Parnquila unicolor

Scientific classification
- Kingdom: Animalia
- Phylum: Arthropoda
- Clade: Pancrustacea
- Class: Insecta
- Order: Hemiptera
- Suborder: Auchenorrhyncha
- Family: Cicadidae
- Genus: Parnquila
- Species: P. unicolor
- Binomial name: Parnquila unicolor (Ashton, 1921)
- Synonyms: Arenopsaltria unicolor Ashton, 1921;

= Parnquila unicolor =

- Genus: Parnquila
- Species: unicolor
- Authority: (Ashton, 1921)
- Synonyms: Arenopsaltria unicolor

Species of cicada

Parnquila unicolor, also known as the Perth buzzer, is a species of cicada in the true cicada family.
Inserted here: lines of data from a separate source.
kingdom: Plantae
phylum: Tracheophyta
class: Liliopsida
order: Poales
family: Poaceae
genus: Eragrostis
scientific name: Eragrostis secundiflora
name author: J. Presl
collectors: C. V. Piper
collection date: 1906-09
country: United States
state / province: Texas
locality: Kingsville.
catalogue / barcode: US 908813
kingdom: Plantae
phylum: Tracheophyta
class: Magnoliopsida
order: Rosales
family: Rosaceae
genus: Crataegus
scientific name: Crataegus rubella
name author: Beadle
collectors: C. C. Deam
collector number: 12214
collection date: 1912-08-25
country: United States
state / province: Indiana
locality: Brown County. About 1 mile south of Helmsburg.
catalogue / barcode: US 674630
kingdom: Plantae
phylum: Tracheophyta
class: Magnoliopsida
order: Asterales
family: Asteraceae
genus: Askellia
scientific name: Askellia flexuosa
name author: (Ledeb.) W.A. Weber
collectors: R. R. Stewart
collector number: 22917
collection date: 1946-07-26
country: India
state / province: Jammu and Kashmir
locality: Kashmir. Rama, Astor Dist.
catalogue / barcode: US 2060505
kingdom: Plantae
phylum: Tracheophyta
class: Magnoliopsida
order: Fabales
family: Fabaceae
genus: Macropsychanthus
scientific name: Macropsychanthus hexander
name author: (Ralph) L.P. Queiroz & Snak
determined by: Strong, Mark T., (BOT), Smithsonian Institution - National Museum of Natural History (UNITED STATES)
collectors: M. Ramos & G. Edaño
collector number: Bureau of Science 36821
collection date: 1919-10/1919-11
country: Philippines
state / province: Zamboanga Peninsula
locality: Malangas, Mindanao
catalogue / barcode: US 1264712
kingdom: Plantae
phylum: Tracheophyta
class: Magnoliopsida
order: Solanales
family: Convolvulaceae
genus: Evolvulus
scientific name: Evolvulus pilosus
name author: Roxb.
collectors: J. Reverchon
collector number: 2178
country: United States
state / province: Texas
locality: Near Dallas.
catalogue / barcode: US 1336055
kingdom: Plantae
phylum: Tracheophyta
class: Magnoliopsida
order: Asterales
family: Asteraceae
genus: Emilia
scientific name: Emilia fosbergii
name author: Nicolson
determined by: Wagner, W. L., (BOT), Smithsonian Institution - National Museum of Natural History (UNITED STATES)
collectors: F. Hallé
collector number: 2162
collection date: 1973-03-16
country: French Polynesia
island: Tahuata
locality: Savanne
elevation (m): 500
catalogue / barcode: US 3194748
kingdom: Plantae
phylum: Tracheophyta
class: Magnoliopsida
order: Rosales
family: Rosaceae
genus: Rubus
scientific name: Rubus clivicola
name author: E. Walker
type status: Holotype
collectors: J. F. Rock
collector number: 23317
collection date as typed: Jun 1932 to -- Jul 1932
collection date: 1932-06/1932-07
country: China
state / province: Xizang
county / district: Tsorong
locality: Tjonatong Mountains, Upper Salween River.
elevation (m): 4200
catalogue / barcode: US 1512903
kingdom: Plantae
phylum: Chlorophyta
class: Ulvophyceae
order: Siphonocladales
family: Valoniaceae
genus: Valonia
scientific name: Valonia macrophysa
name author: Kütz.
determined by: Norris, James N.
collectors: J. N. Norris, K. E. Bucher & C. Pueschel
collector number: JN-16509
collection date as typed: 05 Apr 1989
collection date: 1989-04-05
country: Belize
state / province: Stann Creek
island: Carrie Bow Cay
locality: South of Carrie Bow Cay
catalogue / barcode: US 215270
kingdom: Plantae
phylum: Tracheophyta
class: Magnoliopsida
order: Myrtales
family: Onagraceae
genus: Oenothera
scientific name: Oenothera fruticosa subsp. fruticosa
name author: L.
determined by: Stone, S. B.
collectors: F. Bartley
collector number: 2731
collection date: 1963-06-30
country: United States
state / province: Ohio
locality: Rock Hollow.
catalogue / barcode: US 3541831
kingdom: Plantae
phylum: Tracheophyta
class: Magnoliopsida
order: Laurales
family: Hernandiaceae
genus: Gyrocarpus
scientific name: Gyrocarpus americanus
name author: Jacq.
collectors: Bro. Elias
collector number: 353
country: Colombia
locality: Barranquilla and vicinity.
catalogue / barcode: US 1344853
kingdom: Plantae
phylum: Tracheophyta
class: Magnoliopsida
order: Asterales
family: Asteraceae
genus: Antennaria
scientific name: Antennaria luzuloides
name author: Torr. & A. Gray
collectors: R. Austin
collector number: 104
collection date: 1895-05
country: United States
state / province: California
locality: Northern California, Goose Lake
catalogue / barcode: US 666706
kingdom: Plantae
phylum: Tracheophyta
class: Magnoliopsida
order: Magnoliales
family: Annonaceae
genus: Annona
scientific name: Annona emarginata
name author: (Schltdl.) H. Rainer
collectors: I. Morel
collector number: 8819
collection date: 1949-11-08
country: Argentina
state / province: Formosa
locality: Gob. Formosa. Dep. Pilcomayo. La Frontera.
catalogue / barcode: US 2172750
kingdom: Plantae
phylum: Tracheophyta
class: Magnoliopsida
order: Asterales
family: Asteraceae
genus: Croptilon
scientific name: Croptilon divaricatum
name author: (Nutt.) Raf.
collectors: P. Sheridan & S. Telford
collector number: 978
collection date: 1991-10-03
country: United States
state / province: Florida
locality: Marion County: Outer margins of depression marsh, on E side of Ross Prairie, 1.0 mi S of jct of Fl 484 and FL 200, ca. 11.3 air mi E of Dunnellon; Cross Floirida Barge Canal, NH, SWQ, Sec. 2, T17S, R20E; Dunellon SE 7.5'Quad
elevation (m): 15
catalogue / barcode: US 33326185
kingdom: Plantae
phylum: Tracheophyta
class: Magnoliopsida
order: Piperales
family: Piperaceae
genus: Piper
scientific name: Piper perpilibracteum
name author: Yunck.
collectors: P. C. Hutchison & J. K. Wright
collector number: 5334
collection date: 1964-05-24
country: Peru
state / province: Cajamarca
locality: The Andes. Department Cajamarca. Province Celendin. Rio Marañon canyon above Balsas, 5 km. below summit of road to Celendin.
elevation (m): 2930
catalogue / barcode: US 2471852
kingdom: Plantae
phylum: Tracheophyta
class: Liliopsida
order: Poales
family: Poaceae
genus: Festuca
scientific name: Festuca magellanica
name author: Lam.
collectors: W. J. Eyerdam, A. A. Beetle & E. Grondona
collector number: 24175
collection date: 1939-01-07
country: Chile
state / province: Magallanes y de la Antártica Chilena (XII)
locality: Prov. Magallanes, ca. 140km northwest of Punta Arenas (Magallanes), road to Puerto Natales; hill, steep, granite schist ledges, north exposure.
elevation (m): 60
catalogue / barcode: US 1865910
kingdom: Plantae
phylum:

It is endemic to Australia. It was described in 1921 by Australian entomologist Julian Howard Ashton.

==Description==
The length of the forewing is 20–29 mm.

==Distribution and habitat==
The species occurs in the Greater Perth region of south-west Western Australia. The associated habitat is low open forest with heath.

==Behaviour==
The cicadas are xylem feeders. Adults are heard while clinging to the stems and foliage of low vegetation, uttering strong, buzzing calls.